Números da pesquisa “Relatos da literatura no Brasil”, feita pelo Instituto Pró-livro, revelam que 52% da população brasileira tem hábitos de leitura, onde a bíblia e livros religiosos são os preferidos. O estudo ainda aponta que, de 2016 a 2020 (ano da publicação da pesquisa), o país perdeu 4,6 milhões de leitores. Isso mostra os desafios que a leitura sofre, principalmente aquela mais nichada e menos comercial, como é o caso da poesia.
Roberta está para lançar seu terceiro livro no mês de março de 2024. “corpo-esconderijo” (Libertinagem) vai falar sobre a poética corporal. Em seus livros anteriores, uma poética subjetiva servia para esconder seus traumas, desconfortos e violências vividas. A escritora faz dessa voz que nomeia também uma voz que se afirma, transformando a palavra numa espécie de lar em que ela habita e se metamorfoseia.
“Receber o diagnóstico do TEA, mesmo tardio, foi como reingressar na estrada da minha vida, agora devidamente ciente dos níveis de velocidade, das curvas acentuadas, conhecendo enfim o movimento que coincide com os próprios horizontes reabertos”, revela Roberta sobre seu diagnóstico de autismo.

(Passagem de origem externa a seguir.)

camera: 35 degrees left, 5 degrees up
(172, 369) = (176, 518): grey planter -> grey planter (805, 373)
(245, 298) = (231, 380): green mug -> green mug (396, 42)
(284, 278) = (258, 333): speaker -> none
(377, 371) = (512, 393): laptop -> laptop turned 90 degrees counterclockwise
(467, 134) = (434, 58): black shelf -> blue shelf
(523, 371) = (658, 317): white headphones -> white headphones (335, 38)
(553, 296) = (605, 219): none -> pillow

Enquanto isso, Teofilo já lançou três livros, dois deles pela Editora Patuá, uma das mais importantes do cenário de editoras independentes, além de contos, poemas e artigos em coletâneas, revistas literárias e culturais. Seu último livro lançado, “O Poeta Toma a Pólis” (Patuá), conta com 29 poemas da obra, onde o autor traduz em palavras as injustiças, indiferença e crueldade vistas em nosso país nos últimos anos.
“Quando digo que sou um homem com deficiência que escreve poesia talvez isso crie no imaginário das pessoas que sou alguém que escreve sobre meus desafios e minha luta por ‘superar’ essa condição. Então meu desafio é desconstruir essa expectativa. A deficiência não é algo a ser superado, vencido. É uma condição com a qual se convive. E a poesia é um território de elaboração e também de mudança do mundo”, reflete Teofilo.

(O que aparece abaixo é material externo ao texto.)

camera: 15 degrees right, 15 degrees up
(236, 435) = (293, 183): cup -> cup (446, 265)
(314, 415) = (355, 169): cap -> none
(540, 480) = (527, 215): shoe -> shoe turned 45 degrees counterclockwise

Atraídos para a poesia por meio do exemplo dado por seu já falecido pai, os irmãos acreditam no valor da literatura e, mais ainda, no poder transformador que ela pode ter na vida das pessoas. “A poesia chegou como memorabilia familiar e possibilidade de criação de um lugar para mim no mundo. Ao inventar e decifrar signos, faço da escrita uma ponte, um projeto de vida em aprendizado contínuo e expansão da existência e seus pontos comunicantes”, revela Roberta. Já para Teofilo, que começou a escrever ao tomar contato com alguns poemas do pai na adolescência, “escrever foi dar uma resposta ao maravilhamento e às provocações que tudo o que eu lia na época me trazia”.